PRZYTOCZONY FRAGMENT
--------------------------------
Uczucia międzyosobnicze dają początek pewnym operacjom. Pozornie tylko wydaje się, że życie afektywne ma charakter jedynie spontaniczny i intuicyjny. Jest to teza prawdziwa jedynie dla okresu wczesnego dzieciństwa, kiedy impulsywność wyznacza kierunek działania. W okresie późniejszym pojawia się wola, która pozostaje w ścisłym związku z funkcjonowaniem uczuć moralnych. Wola często jest mylona z przejawami energii u małego dziecka. O jej istnieniu mówi się zazwyczaj wtedy, gdy dziecko robi
dokładnie odwrotnie to, czego od niego żądają starsi. Dzieje się tak w okresie niezależności i sprzeciwu wieku 3-4 lat. Tymczasem wola nie jest samą energią pozostającą w służbie tego czy innego działania. Jest regulatorem energii, który rozstrzyga między dążeniami. Akt woli pojawia się wówczas, gdy zachodzi konflikt tendencji czy intencji, np. między przyjemnością a obowiązkiem. Całe zagadnienie polega więc na tym, by zrozumieć, w jaki sposób dążenie słabsze na początku danej czynności staje się silniejsze dzięki aktowi woli. Wola ponadto jest regulatorem, który dokonuje aktów odwracalnych i dlatego są one porównywalne do operacji. Kiedy obowiązek jest chwilowo słabszy niż określone pragnienie, wola przywraca wartości zgodnie z ich poprzednią hierarchią i w ten sposób przez wzmocnienie słabszego dążenia prowadzi do jego przewagi.20
Trwa od 12 – 13 roku do końca życia. Operacje formalne mogą pojawić się później lub nie pojawić się wcale. Nie wszyscy ludzie bowiem je osiągają. W okresie tym człowiek dysponuje wszystkimi operacjami abstrakcyjnymi „wyższego rzędu”, co pozwala na zajmowanie się wydarzeniami czy relacjami, które są jedynie możliwe.
Charakterystyczną cechą tego stadium jest rozumowanie hipotetyczno-dedukcyjne. Osoby swobodnie i pewnie poruszają się po świecie: „gdyby”, „może” i „jeśli”, a jednocześnie przekraczają świat możliwości logicznie oceniając hipotezy i wyprowadzając konieczne wnioski.21
Piaget odróżnia „myślenie konkretne” od formalnego. Uważa, że dla dziecka znajdującego się w stadium operacji konkretnych punktem wyjścia jest zawsze bezpośrednia rzeczywistość, skąd może ono tylko w bardzo ograniczonym stopniu przechodzić do tego, co hipotetyczne. Dla osoby w stadium operacji formalnych punktem wyjścia jest świat możliwości.22
Operacje dokonywane przez dzieci mają charakter konkretny, nie są wynikiem dokonywanej przez nich refleksji i nie łączą rozwiązań za pomocą ogólnych teorii. W okresie młodzieńczym uderza zainteresowanie dla problemów nieaktualnych, nie związanych ze sprawami dnia codziennego, zadziwia łatwość tworzenia abstrakcyjnych teorii. Ta nowa forma myślenia przez ogólne idee i abstrakcyjne konstrukcje wyłania się z myślenia konkretnego w wieku ok. 12 lat. Do tego czasu myślenie dziecka sprowadza się do operacji konkretnych, dotyczących samej rzeczywistości, a szczególnie przedmiotów dotykalnych, odpowiednich do manipulowania i podlegających faktycznym doświadczeniom. Dziecko może co najwyżej zastąpić nieobecny przedmiot jego wyobrażeniem, któremu towarzyszy przeświadczenie, iż jest ono równoważne rzeczywistości. Szczególną trudność sprawia im rozwiązanie problemów arytmetycznych, które domagają się postawienia jakiejś hipotezy.
--------------------------------
Dane wyodrębnione ze zbioru
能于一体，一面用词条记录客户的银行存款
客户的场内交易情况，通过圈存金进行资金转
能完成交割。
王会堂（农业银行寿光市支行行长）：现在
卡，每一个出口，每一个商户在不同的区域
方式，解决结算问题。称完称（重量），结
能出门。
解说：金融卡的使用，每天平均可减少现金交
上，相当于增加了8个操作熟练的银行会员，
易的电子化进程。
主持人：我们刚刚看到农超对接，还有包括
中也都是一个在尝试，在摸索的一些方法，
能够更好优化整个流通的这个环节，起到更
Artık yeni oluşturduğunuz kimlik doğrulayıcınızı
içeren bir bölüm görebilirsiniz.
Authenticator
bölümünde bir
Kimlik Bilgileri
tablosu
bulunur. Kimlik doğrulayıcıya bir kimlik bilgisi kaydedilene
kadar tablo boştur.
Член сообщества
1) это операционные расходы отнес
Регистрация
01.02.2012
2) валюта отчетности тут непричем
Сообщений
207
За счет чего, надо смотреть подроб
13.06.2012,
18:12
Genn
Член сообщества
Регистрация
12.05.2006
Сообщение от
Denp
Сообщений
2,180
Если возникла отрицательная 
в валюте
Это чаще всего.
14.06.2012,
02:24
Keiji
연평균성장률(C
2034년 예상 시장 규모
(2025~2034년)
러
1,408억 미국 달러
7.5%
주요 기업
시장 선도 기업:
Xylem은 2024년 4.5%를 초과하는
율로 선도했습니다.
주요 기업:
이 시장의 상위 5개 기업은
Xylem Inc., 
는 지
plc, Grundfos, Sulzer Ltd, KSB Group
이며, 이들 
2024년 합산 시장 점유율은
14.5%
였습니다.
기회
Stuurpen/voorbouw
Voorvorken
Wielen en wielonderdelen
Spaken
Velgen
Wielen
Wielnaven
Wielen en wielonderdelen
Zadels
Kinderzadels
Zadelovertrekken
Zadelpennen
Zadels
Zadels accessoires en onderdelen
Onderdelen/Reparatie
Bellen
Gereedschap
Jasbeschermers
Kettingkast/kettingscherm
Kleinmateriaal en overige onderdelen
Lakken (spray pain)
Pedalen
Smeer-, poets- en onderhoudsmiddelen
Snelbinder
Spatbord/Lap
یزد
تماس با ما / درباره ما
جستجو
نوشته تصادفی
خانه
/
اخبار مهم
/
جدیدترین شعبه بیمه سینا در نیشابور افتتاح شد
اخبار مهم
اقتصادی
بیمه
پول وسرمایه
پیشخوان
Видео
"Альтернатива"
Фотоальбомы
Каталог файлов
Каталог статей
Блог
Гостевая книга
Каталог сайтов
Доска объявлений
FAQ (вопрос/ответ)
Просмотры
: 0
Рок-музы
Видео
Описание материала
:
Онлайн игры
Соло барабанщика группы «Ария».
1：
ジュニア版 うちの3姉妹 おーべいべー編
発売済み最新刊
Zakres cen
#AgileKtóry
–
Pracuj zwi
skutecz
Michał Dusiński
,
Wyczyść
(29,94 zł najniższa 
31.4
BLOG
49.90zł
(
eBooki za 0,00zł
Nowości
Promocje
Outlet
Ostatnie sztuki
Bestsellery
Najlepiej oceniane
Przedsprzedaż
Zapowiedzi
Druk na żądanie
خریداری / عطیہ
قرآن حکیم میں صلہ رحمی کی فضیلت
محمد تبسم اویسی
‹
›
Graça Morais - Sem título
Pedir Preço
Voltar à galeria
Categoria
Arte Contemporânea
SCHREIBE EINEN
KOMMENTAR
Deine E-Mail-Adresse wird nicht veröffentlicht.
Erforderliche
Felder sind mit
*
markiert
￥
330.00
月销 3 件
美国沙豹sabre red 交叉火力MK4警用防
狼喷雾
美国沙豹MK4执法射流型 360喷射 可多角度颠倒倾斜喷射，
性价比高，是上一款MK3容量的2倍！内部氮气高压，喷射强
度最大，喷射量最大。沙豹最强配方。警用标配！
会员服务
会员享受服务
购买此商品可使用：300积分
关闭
--------------------------------
POLECENIE
Dopisz ciąg dalszy tekstu o stadiach rozwoju myślenia według Piageta, zaczynając zaraz po jego ostatnim zdaniu.

ODPOWIEDŹ
W wieku powyżej 11-12 lat staje się możliwe myślenie formalne, kiedy to operacje logiczne z płaszczyzny konkretnej są przenoszone na płaszczyznę idei pozbawionych oparcia w percepcji, doświadczeniu czy nawet przeświadczeniu. Myślenie formalne jest „hipotetyczno-dedukcyjne”, czyli zdolne do wyprowadzania wniosków z czystych hipotez, a nie z realnych obserwacji. Jego wnioski są ważne nawet wtedy, gdy nie są faktycznie prawdziwe, stąd też ta forma myślenia jest o wiele trudniejsza od poprzedniej, konkretnej. Trudność nie polega na tym, by zastosować operacje do przedmiotów, czyli wykonać w myśli działania możliwe na tych przedmiotach, ale na tym, żeby podjąć refleksję nad tymi operacjami niezależnie od przedmiotów i zastąpić te przedmioty zwykłymi zdaniami. Myślenie konkretne stanowi wyobrażenie konkretnego działania, myślenie formalne natomiast jest myśleniem do kwadratu: jest to wyobrażenie wyobrażenia możliwych działań. Operacje formalne są tymi samymi operacjami, ale zastosowanymi do hipotez i zdań. Polegają na „logice zdań” w przeciwieństwie do logiki relacji, klas i liczb.
Myślenie formalne zostaje zapoczątkowane w wieku 11-12 lat. Daje ono człowiekowi nową władzę, która polega na oderwaniu i uwolnieniu go od tego, co realne, na rzecz refleksji i teorii. Każda nowa władza życia umysłowego wchłania początkowo świat poprzez egocentryczną asymilację, aby odnaleźć równowagę dopiero później, kiedy przystosuje się do rzeczywistości. Istnieje więc intelektualny egocentryzm wieku młodzieńczego, który manifestuje się w przeświadczeniu o wszechmocy refleksji. Jest to wiek metafizyczny. Ów metafizyczny egocentryzm jest stopniowo korygowany przez godzenie myślenia formalnego z rzeczywistością. Młody człowiek osiąga równowagę wtedy, gdy zrozumie, że funkcją myślenia nie jest sprzeciwianie się doświadczeniu, lecz wyprzedzanie go i wyjaśnianie.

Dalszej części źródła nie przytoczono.